▶ [Exercise]
Write out every line of text in the records below exactly as it appears, and leave the pictures out of your answer.

[Stored records]
────────────────────

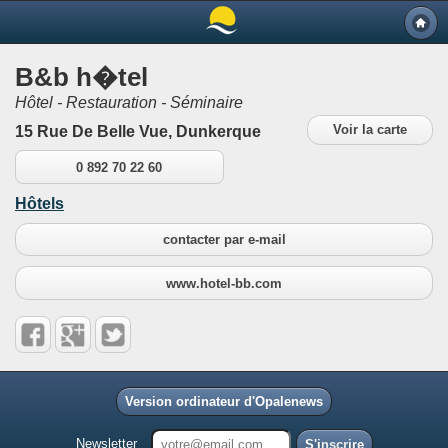
B&b h�tel
Hôtel - Restauration - Séminaire
Voir la carte
15 Rue De Belle Vue, Dunkerque
0 892 70 22 60
Hôtels
contacter par e-mail
www.hotel-bb.com
Version ordinateur d'Opalenews
Newsletter
S'inscrire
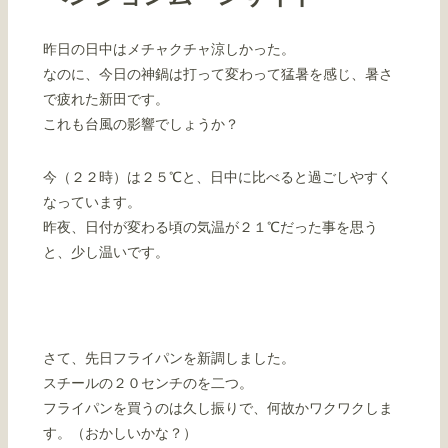
昨日の日中はメチャクチャ涼しかった。
なのに、今日の神鍋は打って変わって猛暑を感じ、暑さ
で疲れた新田です。
これも台風の影響でしょうか？
今（２２時）は２５℃と、日中に比べると過ごしやすく
なっています。
昨夜、日付が変わる頃の気温が２１℃だった事を思う
と、少し温いです。
さて、先日フライパンを新調しました。
スチールの２０センチのを二つ。
フライパンを買うのは久し振りで、何故かワクワクしま
す。（おかしいかな？）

────────────────────

▶ [Written response]
B&b h�tel
Hôtel - Restauration - Séminaire
Voir la carte
15 Rue De Belle Vue, Dunkerque
0 892 70 22 60
Hôtels
contacter par e-mail
www.hotel-bb.com
Version ordinateur d'Opalenews
Newsletter
S'inscrire
昨日の日中はメチャクチャ涼しかった。
なのに、今日の神鍋は打って変わって猛暑を感じ、暑さ
で疲れた新田です。
これも台風の影響でしょうか？
今（２２時）は２５℃と、日中に比べると過ごしやすく
なっています。
昨夜、日付が変わる頃の気温が２１℃だった事を思う
と、少し温いです。
さて、先日フライパンを新調しました。
スチールの２０センチのを二つ。
フライパンを買うのは久し振りで、何故かワクワクしま
す。（おかしいかな？）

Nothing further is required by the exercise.